RECORDS FOR THIS EXERCISE>

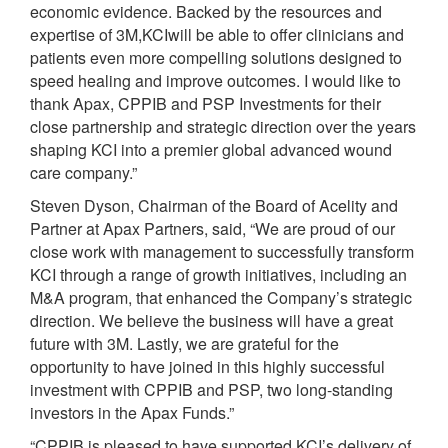
economic evidence. Backed by the resources and
expertise of 3M,KCIwill be able to offer clinicians and
patients even more compelling solutions designed to
speed healing and improve outcomes. I would like to
thank Apax, CPPIB and PSP Investments for their
close partnership and strategic direction over the years
shaping KCI into a premier global advanced wound
care company.”
Steven Dyson, Chairman of the Board of Acelity and
Partner at Apax Partners, said, “We are proud of our
close work with management to successfully transform
KCI through a range of growth initiatives, including an
M&A program, that enhanced the Company’s strategic
direction. We believe the business will have a great
future with 3M. Lastly, we are grateful for the
opportunity to have joined in this highly successful
investment with CPPIB and PSP, two long-standing
investors in the Apax Funds.”
“CPPIB is pleased to have supported KCI’s delivery of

TASK DESCRIPTION> When copying the records above, please match them exactly but leave out all pictures.

EXERCISE ANSWER>
economic evidence. Backed by the resources and
expertise of 3M,KCIwill be able to offer clinicians and
patients even more compelling solutions designed to
speed healing and improve outcomes. I would like to
thank Apax, CPPIB and PSP Investments for their
close partnership and strategic direction over the years
shaping KCI into a premier global advanced wound
care company.”
Steven Dyson, Chairman of the Board of Acelity and
Partner at Apax Partners, said, “We are proud of our
close work with management to successfully transform
KCI through a range of growth initiatives, including an
M&A program, that enhanced the Company’s strategic
direction. We believe the business will have a great
future with 3M. Lastly, we are grateful for the
opportunity to have joined in this highly successful
investment with CPPIB and PSP, two long-standing
investors in the Apax Funds.”
“CPPIB is pleased to have supported KCI’s delivery of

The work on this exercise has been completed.